İsrail’in 13 Haziran’da İran’ın çeşitli kentlerinde bulunan nükleer tesisler ve üst düzey askeri komuta merkezlerini hedef almasıyla başlayan kriz büyüyerek devam ediyor. Gerilimin merkezinde, İran'ın nükleer kapasitesine yönelik endişeler ve İsrail’in “önleyici güvenlik doktrini” yer alıyor.
Askeri ve siyasi kaynaklara göre saldırılarda, İran ordusunun stratejik noktalarının hedef alındığı; özellikle uranyum zenginleştirme çalışmalarıyla bilinen bazı tesislerde tahribat oluştuğu iddia ediliyor. Tahran yönetimi ise saldırılara sert yanıt verileceğini belirterek bölgesel müttefikleriyle temaslarını sıklaştırdı.

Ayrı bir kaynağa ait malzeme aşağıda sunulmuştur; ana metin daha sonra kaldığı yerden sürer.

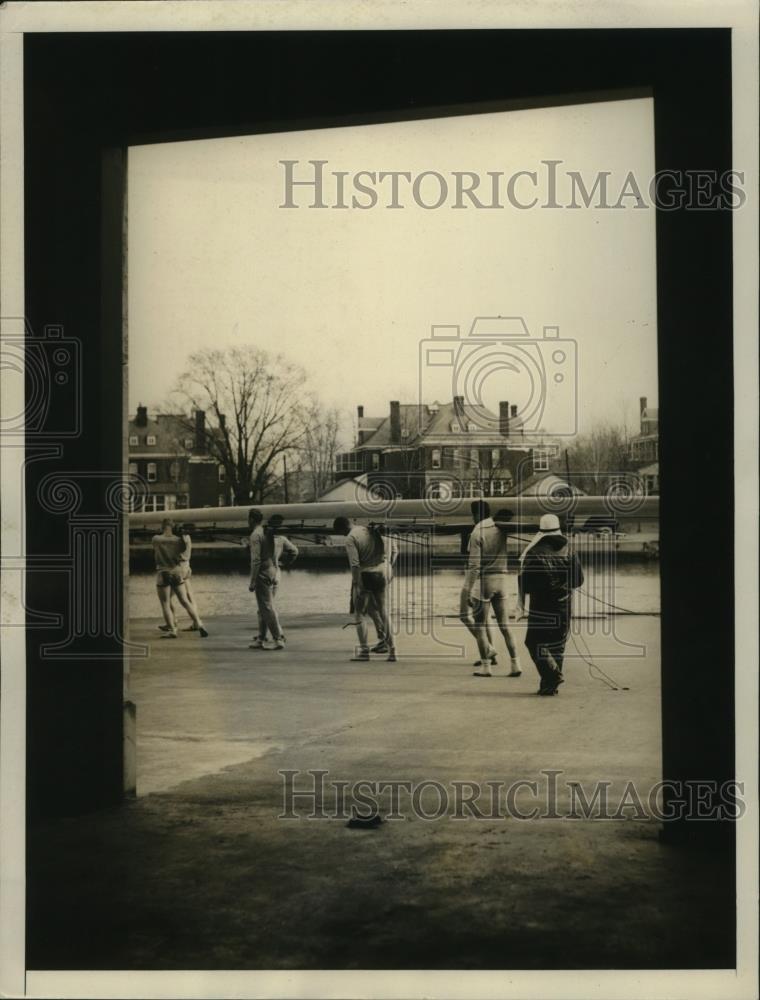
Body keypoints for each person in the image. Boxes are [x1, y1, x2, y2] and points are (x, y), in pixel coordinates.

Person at [517, 513, 583, 696]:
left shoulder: (533, 552)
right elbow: (578, 580)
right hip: (564, 605)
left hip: (541, 607)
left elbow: (527, 586)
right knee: (557, 645)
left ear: (541, 530)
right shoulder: (569, 549)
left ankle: (552, 676)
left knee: (533, 642)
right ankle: (549, 686)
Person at [461, 502, 522, 678]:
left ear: (475, 515)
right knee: (505, 626)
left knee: (480, 627)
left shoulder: (477, 532)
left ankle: (486, 667)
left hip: (484, 582)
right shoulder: (500, 528)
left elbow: (474, 566)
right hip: (502, 579)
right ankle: (515, 664)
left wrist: (468, 589)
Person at [333, 516, 396, 663]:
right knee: (383, 611)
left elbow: (354, 564)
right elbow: (391, 551)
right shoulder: (368, 530)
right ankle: (393, 651)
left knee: (359, 614)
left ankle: (364, 651)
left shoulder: (351, 538)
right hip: (383, 572)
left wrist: (357, 583)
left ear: (342, 528)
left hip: (367, 574)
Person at [152, 518, 208, 639]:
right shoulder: (178, 541)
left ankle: (172, 629)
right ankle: (199, 624)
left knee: (165, 603)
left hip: (163, 572)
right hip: (177, 572)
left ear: (163, 527)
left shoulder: (156, 539)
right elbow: (182, 551)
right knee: (185, 601)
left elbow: (157, 546)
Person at [249, 513, 298, 649]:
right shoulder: (281, 538)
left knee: (266, 607)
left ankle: (278, 638)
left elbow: (256, 560)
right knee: (265, 607)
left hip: (263, 573)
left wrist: (252, 580)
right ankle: (261, 637)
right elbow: (295, 551)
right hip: (276, 573)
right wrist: (285, 562)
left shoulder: (259, 535)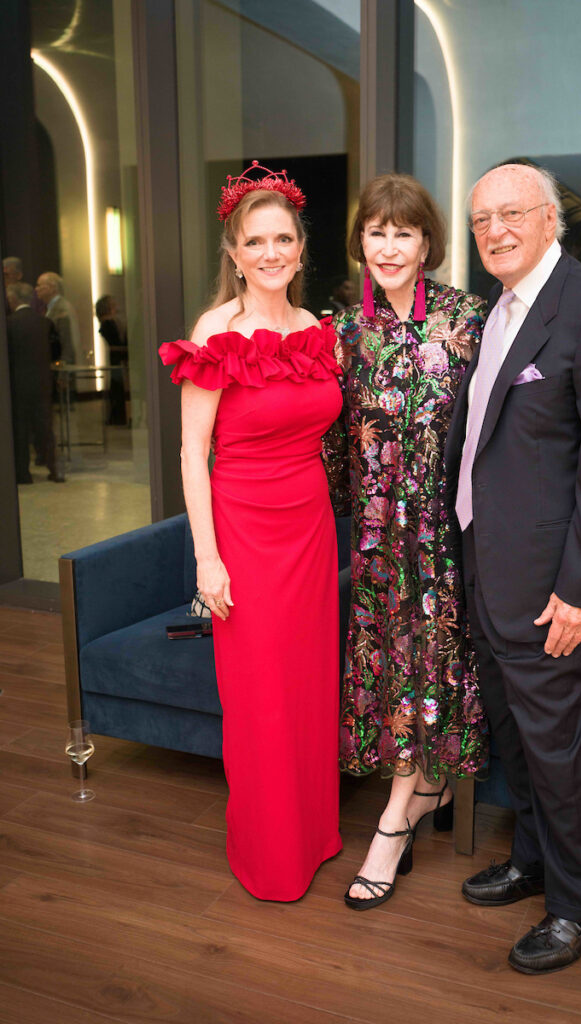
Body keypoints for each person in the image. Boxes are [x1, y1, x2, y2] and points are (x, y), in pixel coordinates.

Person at [445, 162, 581, 974]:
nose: (495, 230)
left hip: (550, 589)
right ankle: (533, 861)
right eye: (481, 220)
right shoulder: (498, 315)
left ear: (548, 220)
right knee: (517, 738)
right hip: (488, 571)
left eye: (511, 214)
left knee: (554, 748)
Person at [159, 162, 343, 901]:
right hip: (244, 532)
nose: (271, 253)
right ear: (233, 254)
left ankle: (314, 834)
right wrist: (208, 560)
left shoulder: (314, 330)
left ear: (301, 249)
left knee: (306, 687)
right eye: (254, 241)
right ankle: (271, 856)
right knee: (261, 698)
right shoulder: (216, 333)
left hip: (310, 528)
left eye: (283, 239)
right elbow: (191, 453)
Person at [325, 173, 488, 910]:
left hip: (448, 539)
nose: (389, 247)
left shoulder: (468, 320)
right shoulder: (339, 332)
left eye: (405, 232)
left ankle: (394, 822)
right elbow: (328, 444)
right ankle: (427, 789)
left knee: (435, 662)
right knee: (392, 665)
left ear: (429, 242)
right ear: (360, 240)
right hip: (374, 542)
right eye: (377, 231)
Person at [6, 282, 63, 483]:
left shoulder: (8, 324)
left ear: (13, 299)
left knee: (20, 429)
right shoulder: (44, 323)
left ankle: (23, 473)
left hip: (18, 384)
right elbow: (56, 351)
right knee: (45, 427)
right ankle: (54, 469)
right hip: (42, 382)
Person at [95, 295, 128, 425]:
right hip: (117, 359)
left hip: (116, 358)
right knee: (117, 386)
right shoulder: (109, 323)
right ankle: (118, 416)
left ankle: (117, 416)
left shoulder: (108, 323)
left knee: (116, 386)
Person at [35, 271, 80, 365]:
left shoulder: (62, 309)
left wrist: (63, 374)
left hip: (61, 368)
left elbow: (68, 344)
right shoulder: (49, 308)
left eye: (39, 285)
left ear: (52, 288)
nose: (36, 289)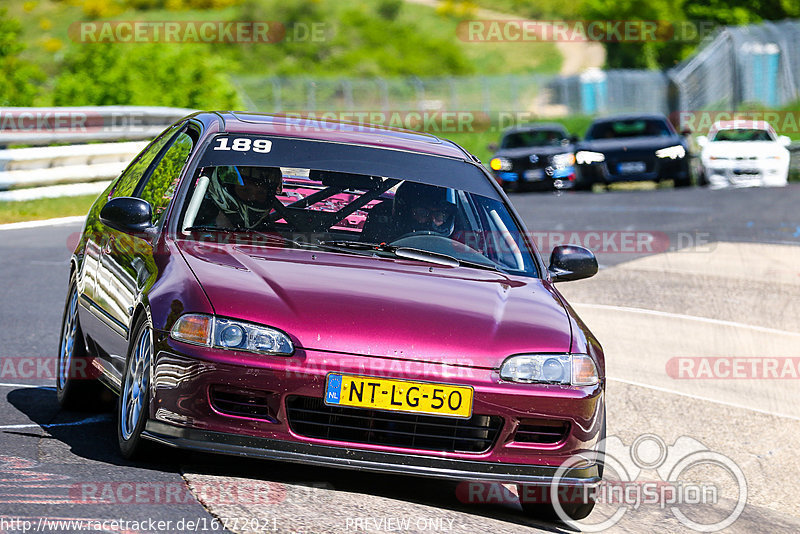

Gerilimin tırmanmasıyla birlikte küresel aktörler, tansiyonun düşürülmesi için taraflara “itidal” çağrısında bulunurken; Birleşmiş Milletler ve Avrupa Birliği, bölgede geniş çaplı bir çatışmanın kaçınılması adına diplomatik girişimlerini sürdürüyor.
Uzmanlar, bu gelişmelerin yalnızca iki ülkeyi değil, tüm Orta Doğu coğrafyasını etkileyebilecek bir çatışma riskini beraberinde getirdiğini belirtiyor.